First, the stone’s uniqueness is absolute. Unlike Fancy Vivid Blue or Fancy Vivid Pink diamonds, which — while extraordinarily rare — do appear at auction with some regularity, the Ocean Dream belongs to a colour category that has produced no comparable competitor in the ninety-five years since the GIA began certifying diamonds. Max Fawcett, Christie’s Global Head of Jewellery, has described it as a “niche fancy-coloured diamond” alongside orange and pure green stones — colours that are, in his words, almost unheard of.
Second, the GIA’s upgrade from Fancy Deep to Fancy Vivid between 2003 and 2014 represents a meaningful enhancement in market positioning. In the coloured diamond market, the difference between “Deep” and “Vivid” is not merely semantic; it is the difference between a superlative stone and a singular one. The GIA’s accompanying letter states that the combination of size, natural origin, hue, and saturated colour makes it an extremely unusual occurrence — language that, by the institute’s conservative standards, amounts to awe.
Third, the geological conditions required to produce this stone are almost unrepeatable. For a diamond to acquire saturated blue-green body colour naturally, it must remain in proximity to a high-energy gamma or neutron radiation source for thousands if not millions of years without being exposed to excessive heat — a convergence of circumstances so rare that no comparable stone has surfaced in the decades since the Ocean Dream was discovered.

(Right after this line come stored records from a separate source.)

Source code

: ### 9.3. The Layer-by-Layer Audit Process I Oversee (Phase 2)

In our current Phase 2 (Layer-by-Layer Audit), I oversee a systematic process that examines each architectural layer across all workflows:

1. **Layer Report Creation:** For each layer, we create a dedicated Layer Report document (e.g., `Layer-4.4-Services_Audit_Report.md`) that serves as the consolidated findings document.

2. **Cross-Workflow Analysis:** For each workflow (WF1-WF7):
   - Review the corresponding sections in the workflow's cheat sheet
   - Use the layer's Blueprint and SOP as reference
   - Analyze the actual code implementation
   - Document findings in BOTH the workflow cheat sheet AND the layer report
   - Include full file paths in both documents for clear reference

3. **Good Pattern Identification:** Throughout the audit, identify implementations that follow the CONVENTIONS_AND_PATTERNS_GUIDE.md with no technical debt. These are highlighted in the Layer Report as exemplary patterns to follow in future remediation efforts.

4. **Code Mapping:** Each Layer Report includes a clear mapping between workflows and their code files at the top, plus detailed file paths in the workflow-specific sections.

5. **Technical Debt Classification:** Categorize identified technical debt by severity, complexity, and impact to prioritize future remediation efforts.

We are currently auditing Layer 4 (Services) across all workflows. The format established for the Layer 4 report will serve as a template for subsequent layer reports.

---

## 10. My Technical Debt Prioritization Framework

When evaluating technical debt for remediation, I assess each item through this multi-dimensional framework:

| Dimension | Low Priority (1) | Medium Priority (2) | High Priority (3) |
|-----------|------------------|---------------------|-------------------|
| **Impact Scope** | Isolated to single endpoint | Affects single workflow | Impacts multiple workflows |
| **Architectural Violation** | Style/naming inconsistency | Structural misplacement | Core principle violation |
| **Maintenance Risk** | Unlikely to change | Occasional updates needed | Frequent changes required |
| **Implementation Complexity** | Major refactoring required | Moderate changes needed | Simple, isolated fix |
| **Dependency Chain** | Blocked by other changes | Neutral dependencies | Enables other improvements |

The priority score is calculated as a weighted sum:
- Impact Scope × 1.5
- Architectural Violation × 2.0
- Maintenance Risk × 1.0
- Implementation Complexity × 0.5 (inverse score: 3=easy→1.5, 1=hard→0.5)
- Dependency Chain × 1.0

The only historical diamond that invites even a distant comparison is the 41-carat Dresden Green, one of the most celebrated coloured diamonds in existence and a permanent treasure of the Green Vaults in Dresden, Germany. Yet even this legendary stone, a green diamond of Indian origin, does not match the Ocean Dream’s electric blue-green saturation. They are related by family but separated by temperament — the Dresden a whisper, the Ocean Dream a declaration.
Auction Details
The Ocean Dream will be offered at Christie’s Magnificent Jewels sale on 13 May 2026 at the Four Seasons Hotel des Bergues, Geneva. The stone will be previewed in Bangkok and Hong Kong ahead of the sale.
For a diamond that defies classification, that has been exhibited alongside the most celebrated coloured stones on earth and yet remains without peer, return to auction is not merely a market event. It is an invitation — extended to the very few collectors capable of answering it — to possess something that nature, in all its geological extravagance, may never produce again.